4. Letting thoughts disappear
When we have negative thoughts like “I suck at crying like this for a man“, it is not uncommon for us to have a judgment about our negative thoughts and/or debate them. “I suck at thinking I suck” and/or “Yeah, but that guy was a jerk, but maybe if I hadn’t done that, I wouldn’t be in this situation. »
In itself, ruminations and negative thoughts are “normal” in times of breakdown. The ideal would be to learn to observe them as if they were external. To simply let them pass right through us without stopping from above.
Easy to say, the effort is more important on a daily basis because it requires frequent repetition, but it helps to avoid “ruminations” on “ruminations”.
5. Refocusing attention
At times you have to say stop, to be violent to ourselves. Thoughts begin, they flow, becoming darker and darker… When you can, the best thing to do is to say “stop” and refocus your attention on what you are doing (or take a good book…).

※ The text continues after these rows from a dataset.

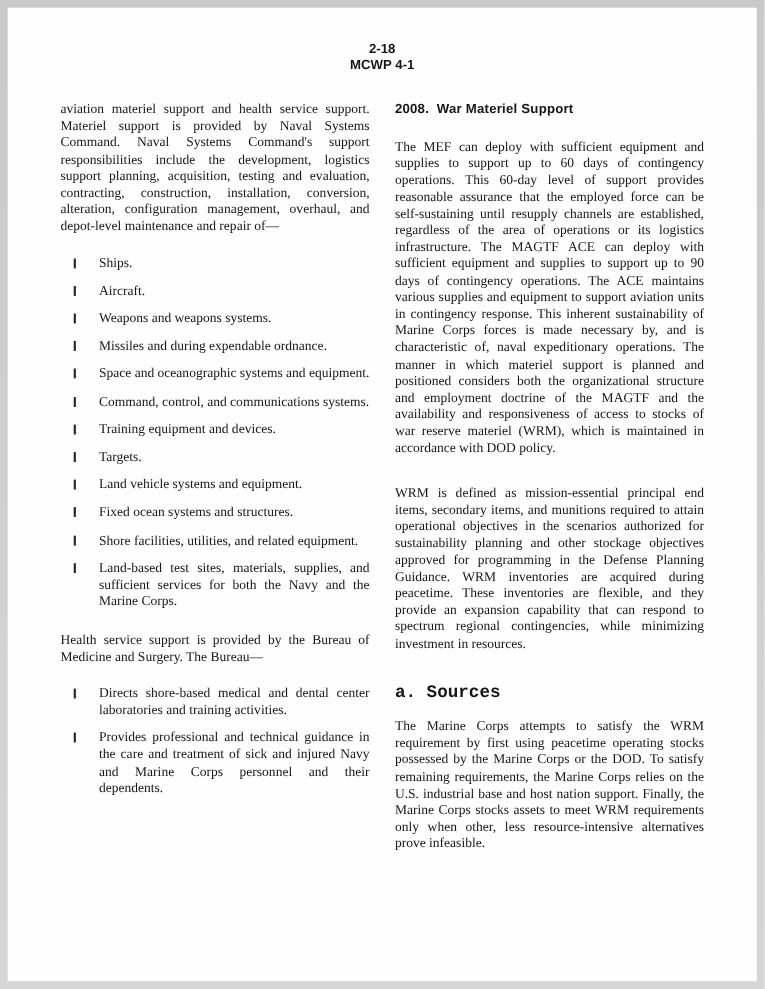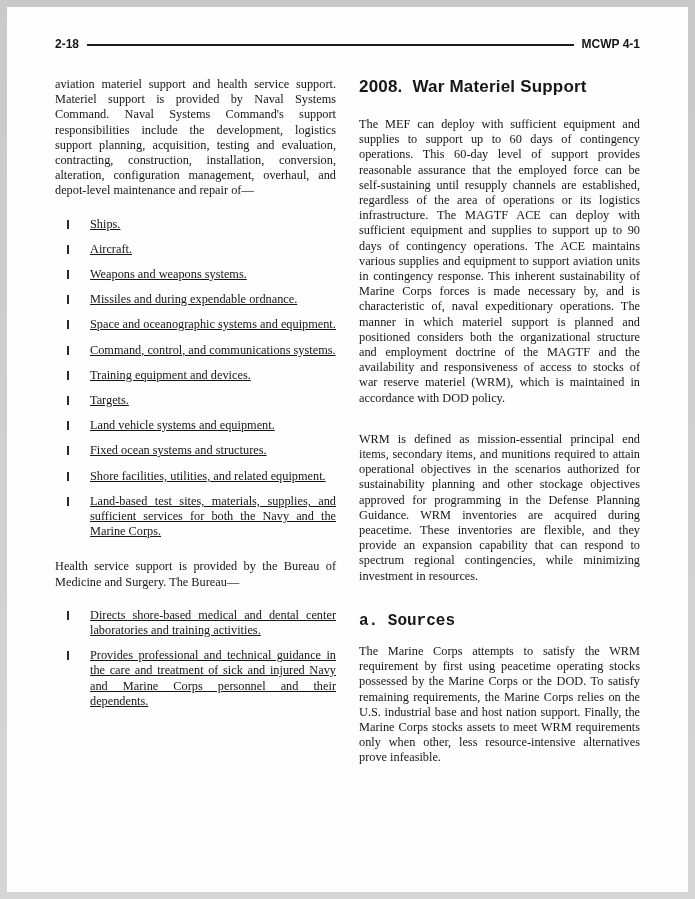--- a/index.html
+++ b/index.html
@@ -33,6 +33,7 @@
     font-weight: bold;
     font-size: 12px;
     margin-bottom: 26px;
+    flex-direction: column;
   }
   .header-rule {
     flex: 1;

Many of our ruminations are incidental. They allow us neither to better understand our history (for that, there is the love balance sheet that one can make after a break-up), nor to be well (these ruminations are rarely positive). It’s good to know that our self-flagellations won’t bring us anything.
6. Making projects
When you break up, it’s like sealing off a room in a house. It’s become uninhabitable. There will inevitably be a time of work, a time of work fatigue, and it will be unpleasant to stay in it for too long. But there are other rooms, other things that simply have nothing to do with love.
There’s this novel project with notes here and there on our PC. There’s this desire to learn about the boat that we’ve been dreaming about since childhood. There’s the desire to get this job that took us almost 5 years of study! There’s the family and friends with whom it would be cool to take a house in the country to party for a weekend.

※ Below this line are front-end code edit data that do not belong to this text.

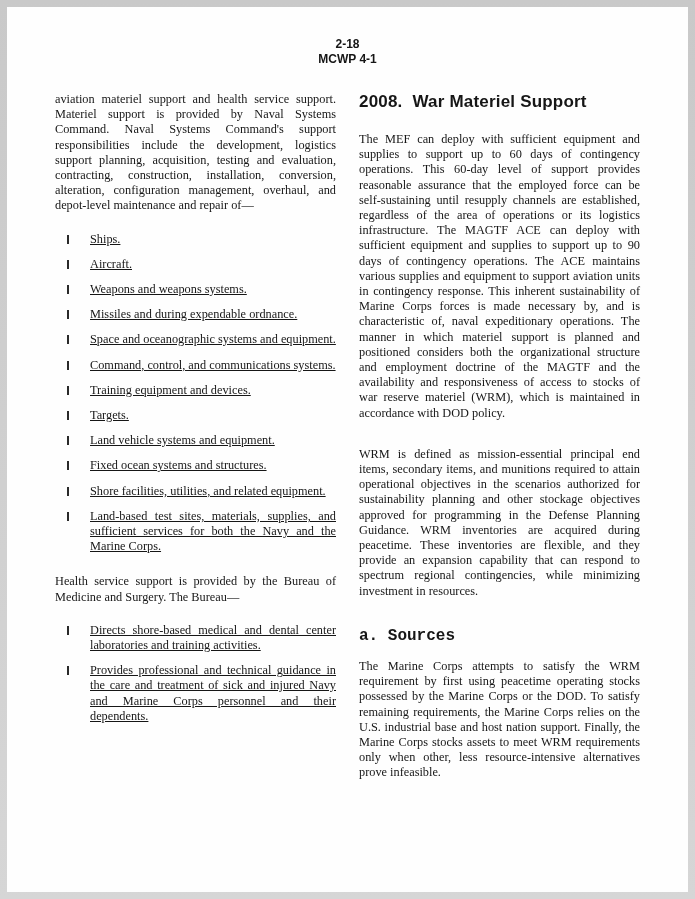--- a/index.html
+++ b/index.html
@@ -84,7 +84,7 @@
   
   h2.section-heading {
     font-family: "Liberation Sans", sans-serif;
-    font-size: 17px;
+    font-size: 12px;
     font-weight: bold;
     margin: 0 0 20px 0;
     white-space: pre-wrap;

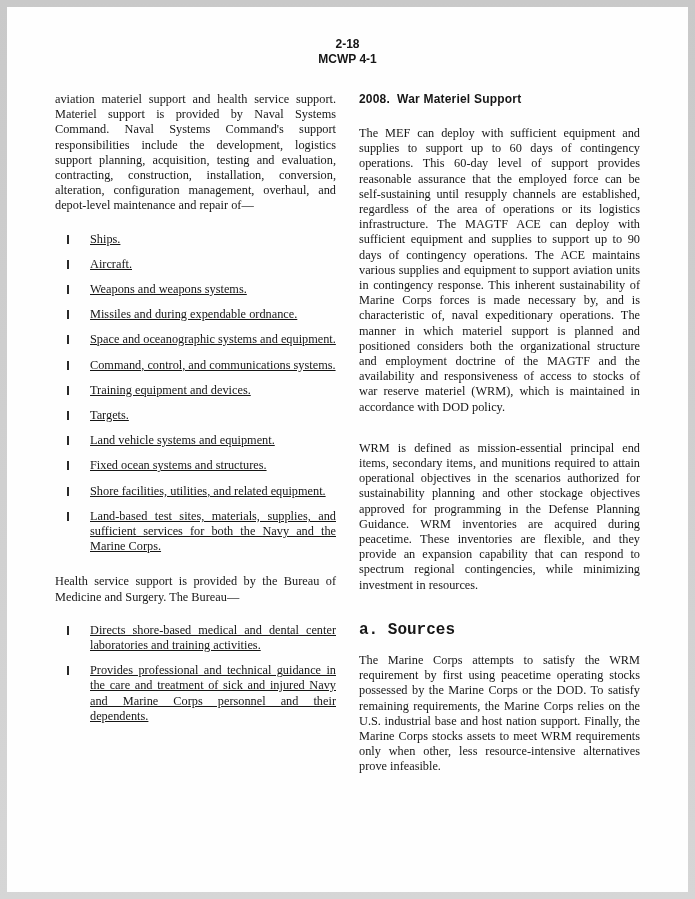--- a/index.html
+++ b/index.html
@@ -67,7 +67,6 @@
     margin-bottom: 10px;
     font-size: 12.3px;
     line-height: 15.2px;
-    text-decoration: underline;
   }
   .bullet-glyph {
     width: 2px;

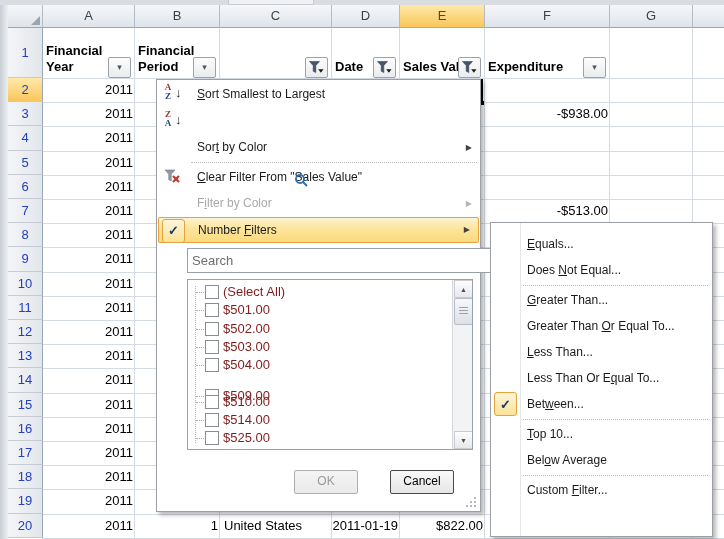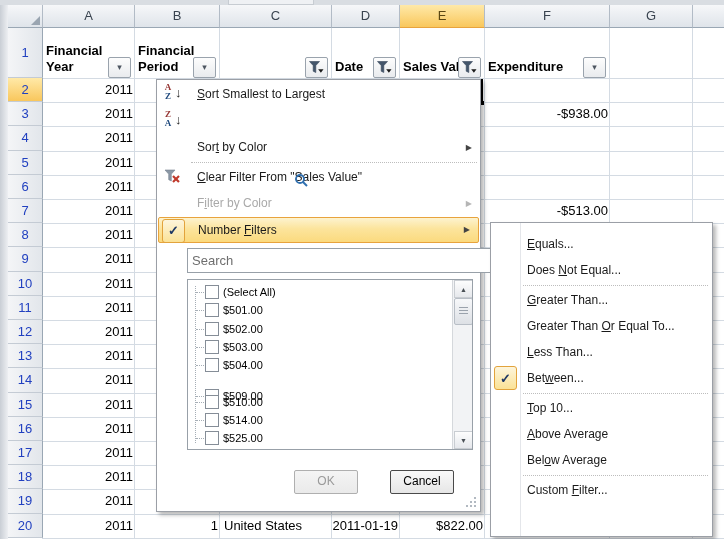--- a/index.html
+++ b/index.html
@@ -66,7 +66,7 @@
   #searchicon{left:294px;top:173px;z-index:11;}
   #flist{left:30px;top:199px;width:284px;height:169px;border:1px solid #98A0A8;background:#fff;overflow:hidden;}
   #treeline{position:absolute;left:7px;top:6px;height:157px;border-left:1px dotted #A6AEB6;}
-  .fitem{position:absolute;left:0;width:255px;height:18.3px;font-size:11px;color:#000000;}
+  .fitem{position:absolute;left:0;width:255px;height:18.3px;font-size:13px;color:#7f1d1d;}
   .fitem .stub{position:absolute;left:8px;top:9px;width:8px;border-top:1px dotted #A6AEB6;}
   .fitem .cb{position:absolute;left:17px;top:2px;width:12px;height:12px;border:1px solid #858D97;background:#fff;}
   .fitem .lbl{position:absolute;left:35px;top:0;line-height:18.3px;white-space:nowrap;}

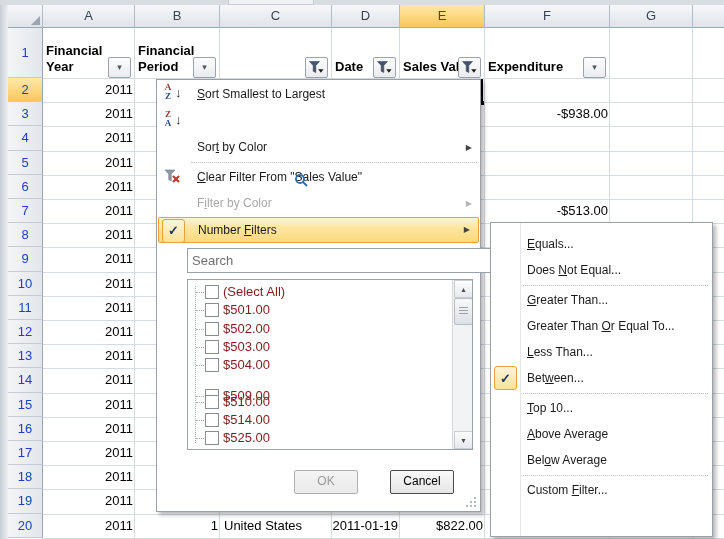--- a/index.html
+++ b/index.html
@@ -357,6 +357,9 @@
           <span><u>L</u>ess Than...</span>
         </div>
         <div class="smi">
+          <span>Less Than Or E<u>q</u>ual To...</span>
+        </div>
+        <div class="smi">
           <div class="chkbox">✓</div>
           <span>Bet<u>w</u>een...</span>
         </div>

Of course, the room is doomed. Of course, that part of us is painful, but is that a reason to stay there. Do we have to work on it 20 hours a day without taking advantage of the other spaces that are offered to us?
The same goes for ruminations. Of course a separation opens up questions, pain and a real work of mourning, and all this is good for the crossing of dark thoughts. But the best way to go through them is still to nourish oneself with life, its strange path and the potential for future happiness.